Time test for tax exemption upon spouses’ community property settlements
The Coordination Committee of the General Financial Directorate (GFD) and the Chamber of Tax Advisers confirmed that the time test for the tax exemption of income from the sale of shares (ownership interests in a business corporation) shall not be interrupted by community property settlements by divorcing couples. The conclusions are crucially important for family businesses and other joint investments by spouses.
Under private law, the community property of spouses also includes a spouse's share in a business corporation if the partner- or membership arouse during the marriage. At the same time, the acquisition of such share does not establish the other spouse’s participation in that corporation. Shareholding thus has two dimensions: the first one is the personal, ‘non-property’ value, i.e. the rights and obligations arising from being a partner/member in the business corporation; the second one is the property value, which is common to the spouses and is part of their community property. This property value is subsequently also subject to a community property settlement, for instance, in the event of divorce.
A paper recently issued by the Coordination Committee of the General Financial Directorate (GFD) and the Chamber of Tax Advisers aims to clarify the ambiguity regarding the application of the time test for the exemption of income from the sale of shares in the context of community property settlements. Under the time test, income from the sale of a share shall be exempted from personal income tax as long as the individual held the share for at least five years prior to the sale. While for income from the sale of real property the Income Tax Act clearly stipulates that the time test shall not be interrupted by community property settlements, there is no such explicit regulation for shares and securities.
A practical example might look like this: during the marriage, a husband became a member of a business corporation, therefore his share became part of community property. However, for the entire duration of the marriage, only the husband was registered as a member in the Commercial Register. Subsequently, after 10 years, the marriage was divorced and, under the concluded agreement on the settlement of community property, the share was transferred to the sole ownership of the wife. Two years after the settlement, the wife decided to sell the share in question. Should only the two years of the wife’s exclusive ownership of the share be taken into account for the purposes of the time test, meaning that the income would not be tax exempt? Or should also the previous 10 years during which the share was part of the community property but the wife was not in the position of a member (i.e. could not exercise the rights and duties of a member and was not registered in the Commercial Register) be taken into account, meaning that the income would be tax exempt?
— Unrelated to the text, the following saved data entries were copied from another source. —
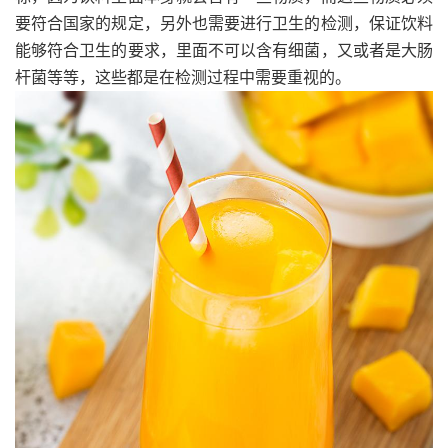
要符合国家的规定，另外也需要进行卫生的检测，保证饮料
能够符合卫生的要求，里面不可以含有细菌，又或者是大肠
杆菌等等，这些都是在检测过程中需要重视的。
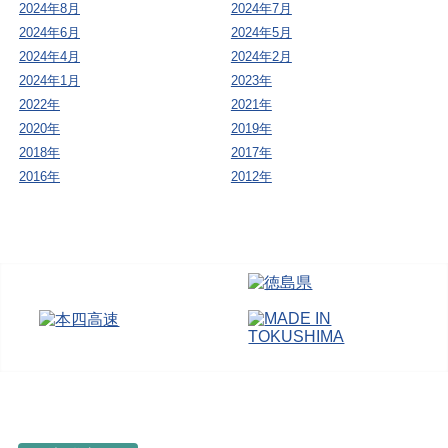
2024年8月
2024年7月
2024年6月
2024年5月
2024年4月
2024年2月
2024年1月
2023年
2022年
2021年
2020年
2019年
2018年
2017年
2016年
2012年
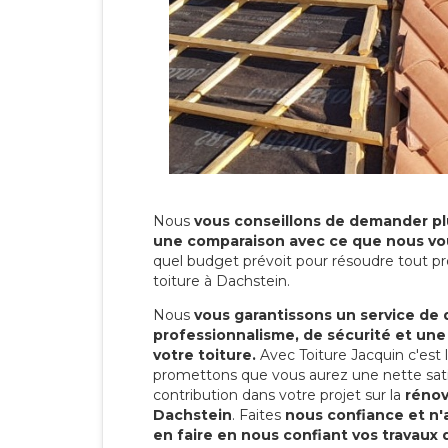
Nous
vous conseillons de demander plu
une comparaison avec ce que nous vo
quel budget prévoit pour résoudre tout pr
toiture à Dachstein.
Nous
vous garantissons un service de 
professionnalisme, de sécurité et une
votre toiture.
Avec Toiture Jacquin c'est
promettons que vous aurez une nette sati
contribution dans votre projet sur la
rénov
Dachstein
. Faites
nous confiance et n'
en faire en nous confiant vos travaux 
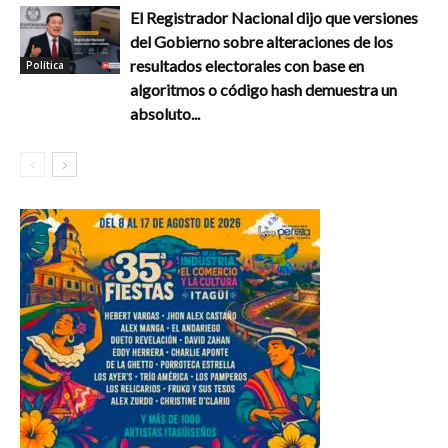
El Registrador Nacional dijo que versiones
del Gobierno sobre alteraciones de los
resultados electorales con base en
Política
algoritmos o código hash demuestra un
absoluto...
The paper proposes a unifying conclusion: community property settlements do not interrupt the running of time tests as they do not constitute new acquisitions. This approach is also proposed for other cases where the Income Tax Act does not explicitly regulate the running of the time test in the context of community property settlements. E.g. for motor vehicles, the time test for tax exemption is one year, and here too, only one of the spouses is registered as the owner in the relevant register (technical licence), although the vehicle was acquired during the marriage and constitutes a part of community property. Following discussion in the Coordination Committee, the General Financial Directorate confirmed the proposed conclusions. Community property settlements thus should not cause unexpected tax complications through the interruption of time tests.